NASA is asking for help making shipments to a future lunar space station 240,000 miles (almost 400,000 kilometers) away. The agency opened a solicitation this week asking companies to consider what they'd need to deliver cargo; United States firms have until Nov. 2 to provide their input.
The agency is designing its Lunar Orbital Platform-Gateway, a space station that is expected to orbit the moon and host astronauts beginning sometime in the mid-2020s. But the design work is starting now, to make sure the agency is ready and commercial partners are available.
Right now, NASA is looking for companies that would be interested in carrying both pressurized and unpressurized cargo, just like SpaceX's Dragon does for cargo missions to the International Space Station. NASA said it anticipates purchasing at least three cargo delivery missions; the first, tentatively scheduled for 2024, would likely include "a robotic arm provided by an international partner," the agency said in a statement. [Look Inside Lockheed Martin's Proposed Lunar Gateway Habitat]
NASA isn't ready to actually hire a contractor yet, as the agency is just looking for more information about who might be interested and what factors would influence its willingness and pricing, hence the short turnaround for this request.
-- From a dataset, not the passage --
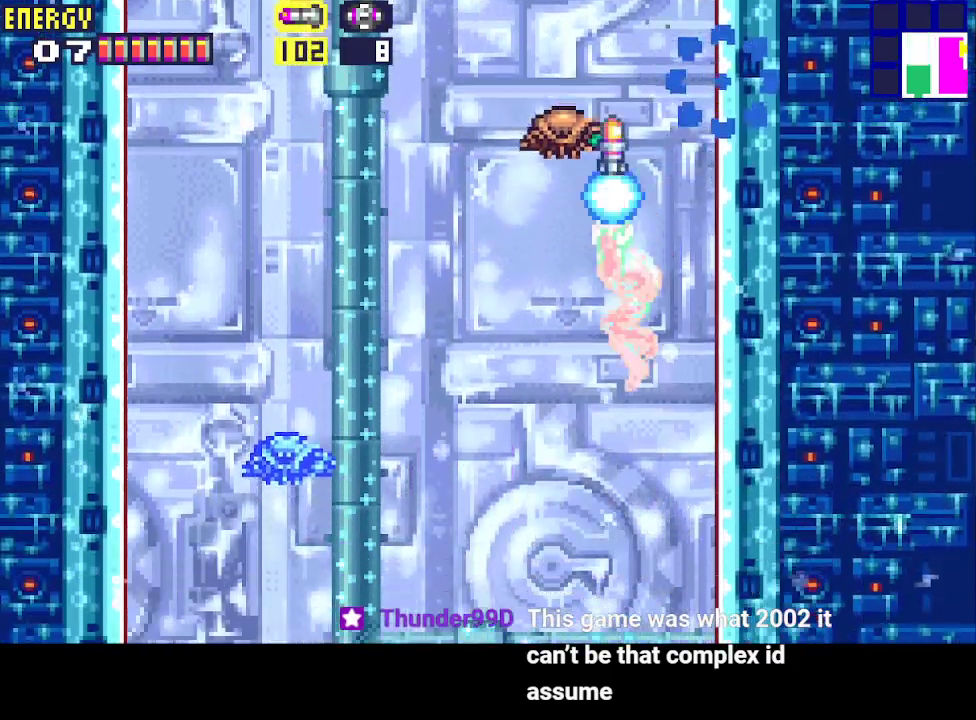
{"buttons": ["DPAD_LEFT"], "events": [[100, "CROSS", "up"], [133, "R1", "up"], [233, "DPAD_LEFT", "down"], [300, "DPAD_UP", "up"]]}
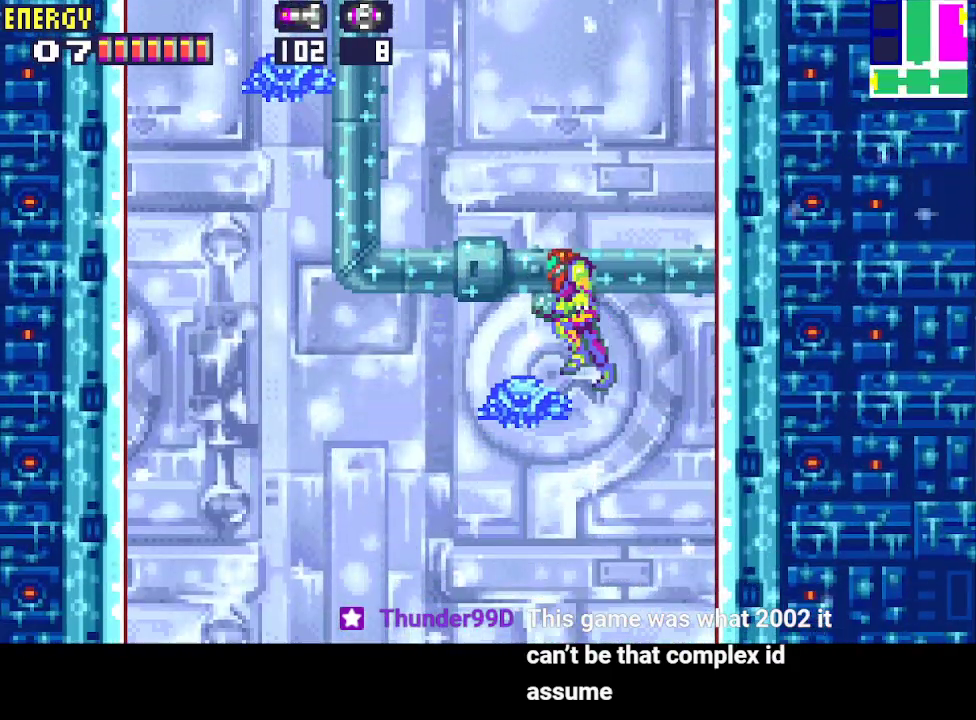
{"buttons": ["CIRCLE", "DPAD_LEFT"], "events": [[67, "DPAD_LEFT", "up"], [333, "DPAD_LEFT", "down"], [400, "CIRCLE", "down"]]}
The Gateway will still be under construction during the first two cargo missions, which means NASA is looking for a module that could pull double-duty: Once each module is docked to the station, it would serve as a handy storage space and eventually as a trash receptacle. NASA is also looking for cargo vessels that could launch both on commercial rockets, for the first two deliveries, and on its own huge moon rocket under construction, the Space Launch System — which will be tested in 2020 with a round-the-moon trip.
"As the agency moves humans deeper into the solar system with its partners, a spaceship in lunar orbit is necessary to achieve the ambitious exploration goals set forth by President Donald Trump and to prepare humanity for missions to the moon and Mars," NASA added in the same statement.